Over the past 4 months, our team worked with The Pittsburgh Foundation to design the future of responsible philanthropy and how we can leverage the emotions with which donors donate and make them donate more rationally. We started out with a broad problem statement and have successfully been able to narrow our focus.
Research allowed us to get where we are today and through a variety of user research methods, we explored the problem space, identified and investigated our key stakeholders, and uncovered many valuable insights. The most important of those insights include: collaboration leads to responsible giving, personal connection drives meaningful donations, desire for immediate and tangible impact leads to impulse donations, and donors cherish their personal contact with TPF.

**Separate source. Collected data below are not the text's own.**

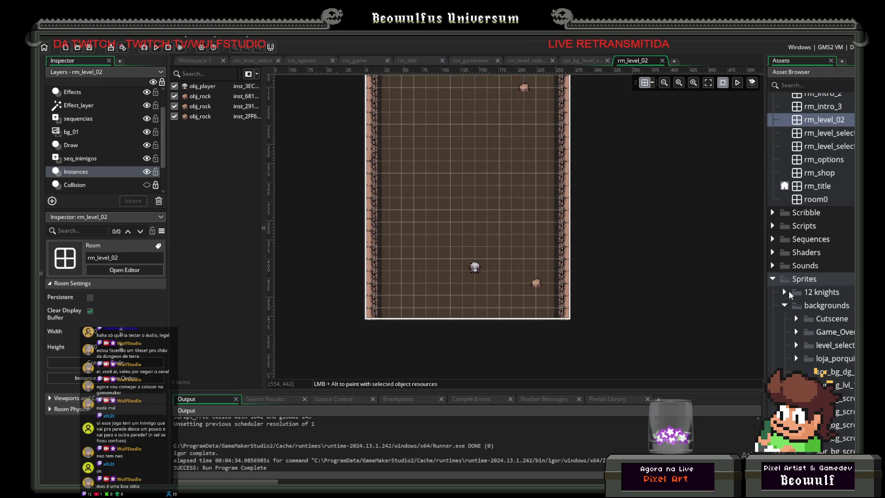
scroll(789, 289, "up", 5)
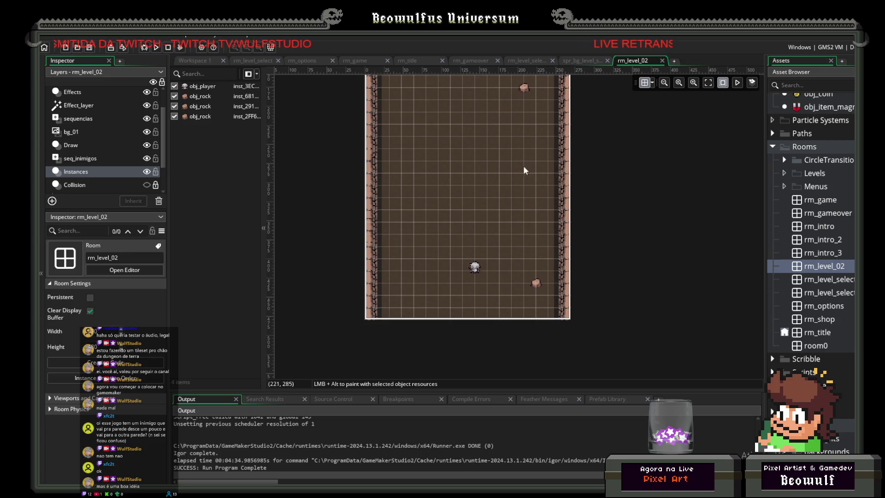
scroll(529, 251, "up", 8)
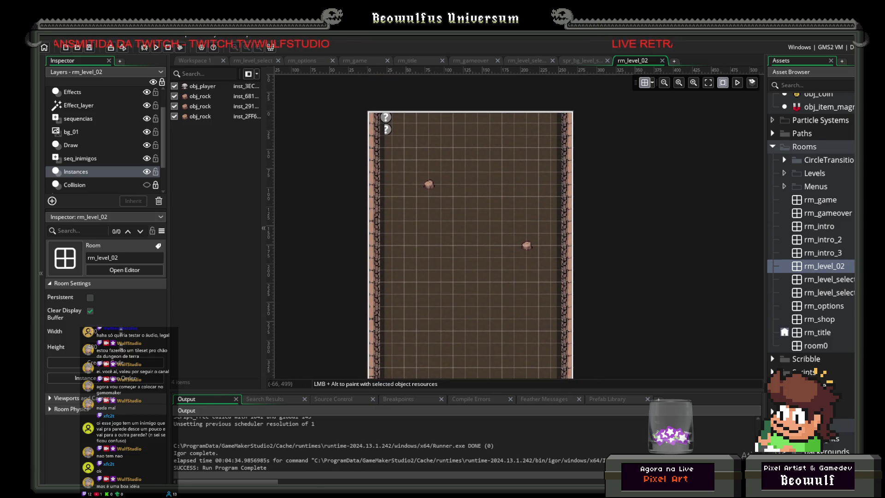
- Switch to Aseprite and bring up the spr_bg_scroll dungeon background sprite
key("alt+Tab")
left_click(195, 46)
left_click(143, 45)
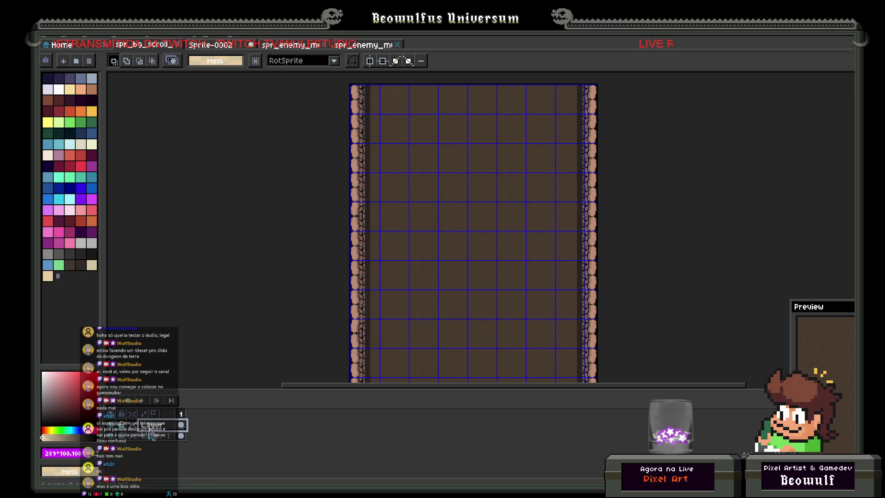
- Add an empty Layer 2 over spr_bg_scroll via New Layer and pick the Pencil
right_click(152, 435)
mouse_move(185, 416)
left_click(239, 417)
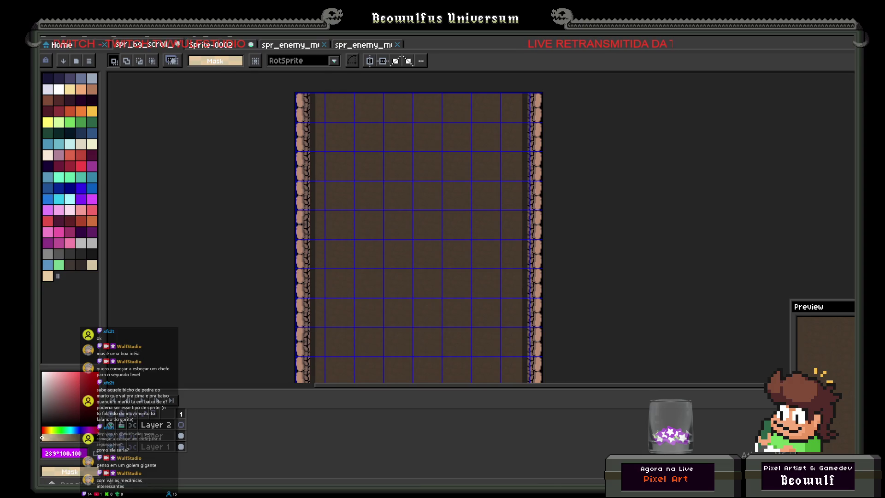
key("b")
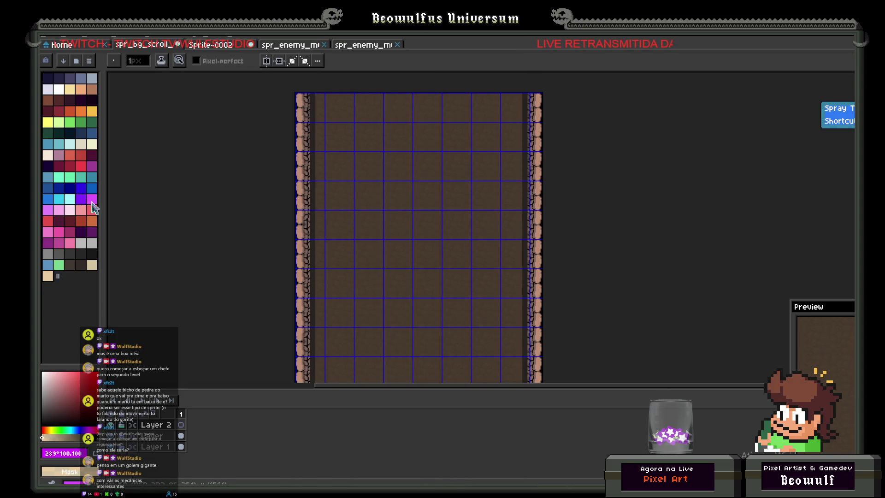
left_click(92, 202)
left_click_drag(90, 431, 75, 437)
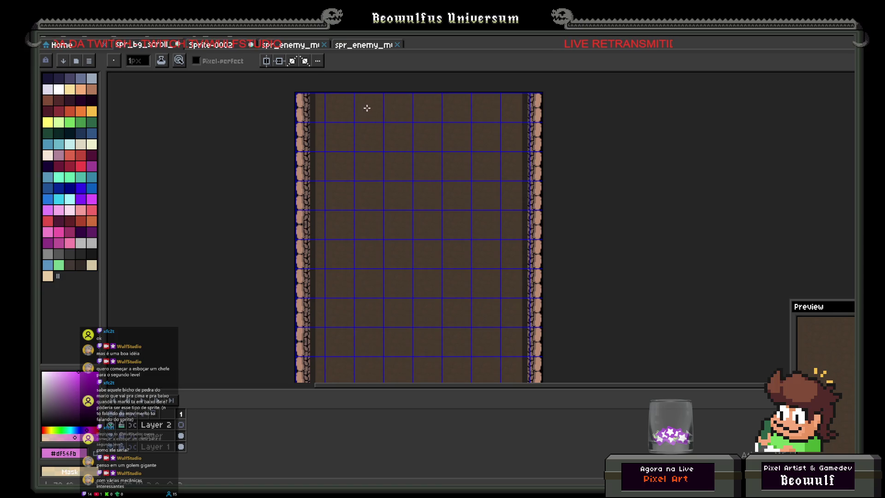
mouse_move(365, 125)
left_mouse_down()
mouse_move(362, 115)
mouse_move(378, 112)
mouse_move(387, 120)
mouse_move(363, 137)
mouse_move(399, 143)
left_mouse_up()
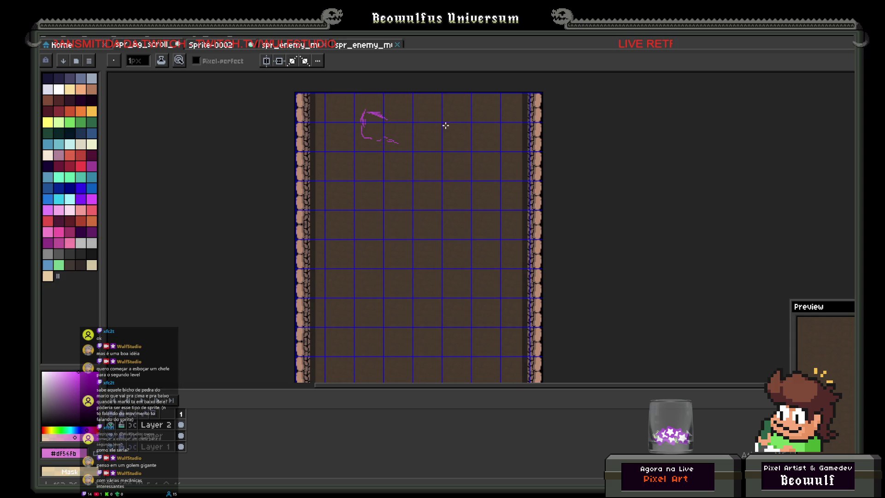
mouse_move(443, 121)
left_mouse_down()
mouse_move(488, 116)
mouse_move(490, 135)
mouse_move(467, 143)
left_mouse_up()
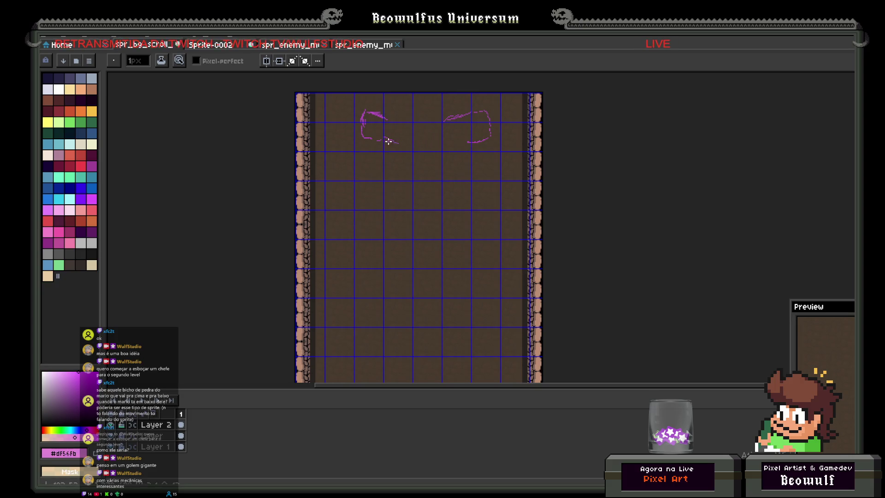
left_click_drag(371, 136, 400, 143)
left_click_drag(461, 142, 475, 140)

Moving forward into our Summer semester, we will be conceptualising, prototyping, and designing a new internal tool to support the behind-the-scenes processes of capturing and retrieving donor information data.
Our design will aim to augment TPF’s already strong personal services, by helping TPF capture more nuanced data, seamlessly pull that data, and strategically use that data. Thus our design will ultimately be helping TPF help the community, by engaging in responsible philanthropy behind the scenes.
By focusing on driving efficiency with an internal tool, our goal is to bolster the compassionate work that TPF does by enabling them to continue serving this diverse set of donors while being as specific as possible for each individual donor.